Gen. Sanchez Puts it Out


In an Associated Press article, retired Lt. Gen. Ricardo Sanchez who drove the bus in Iraq, said that the US mission in Iraq is a "nightmare with no end in sight".  Sanchez knows of what he speaks, as he commanded the coalition troops for a year, beginning in June 2003.

The condensed version of his comments are that the US State Department, the National Security Council, the Idiot Boy Administration and most of the other players had no clue what to do with a fractured, invaded country.  The extra 30,000 troops are a "desperate attempt" to make up for years of misguided policies in Iraq.

One could claim a degree of bitterness in Sanchez’s comments, as the Abu Ghraib School of Photography was opened on his watch and he had to work with Paulie Bremner, of the Coalition Provision Authority.  Bremner was the hand-picked fixer of the President Jo Jo The Idiot Boy and Bremner needed nearly 800,000 pounds of cash, by the pallet load, shipped to Iraq to pay for photocopies and pencils.

Nonetheless, Lt. Gen.
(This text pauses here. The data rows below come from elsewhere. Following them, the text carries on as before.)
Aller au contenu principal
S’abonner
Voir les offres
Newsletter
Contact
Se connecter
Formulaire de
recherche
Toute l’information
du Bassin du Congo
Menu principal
Sanchez has nailed it.  When asked by a reporter when he knew the mission was going pear-shaped, he replied "about the 15th of June, 2003"  This would be the day he got off the plane in Baghdad to take the keys to the bus.

At a strategic and conceptual level, the Iraq deal should have been over by 2005 at the latest.  Go in, kick Saddam off the chair, set up the new government, get out.  That didn’t happen because the private industries associated with the invasion saw exactly how much money they could make. 

Supposedly the whole Iraq reconstruction was going to be funded by oil revenues.  Oil revenue is a fickle thing.  An Iraq government ministry could cut the US private interests out of the money stream.  It would be much better to have a US government source of cash, as the US government isn’t known for cutting their buddies out of the profits. 

Therefore the US government must continue their reconstruction efforts.  Rather than relying on pallet-loads of cash Bremner-style, the private interests change where they send the invoices:  That would be the GSA in Washington DC.  Much closer than some office in Baghdad.

In the end, Lt. Gen. Ricardo Sanchez is right, the US mission in Iraq is a "nightmare with no end in sight"  As long as the United States is funding it, the nightmare won’t end.  The Military-Industrial Complex, in the United States (not Iraq, not Iran, not Saudi Arabia) won’t let it. 

Shut off the money and it ends.  Is there someone with the stones to do that?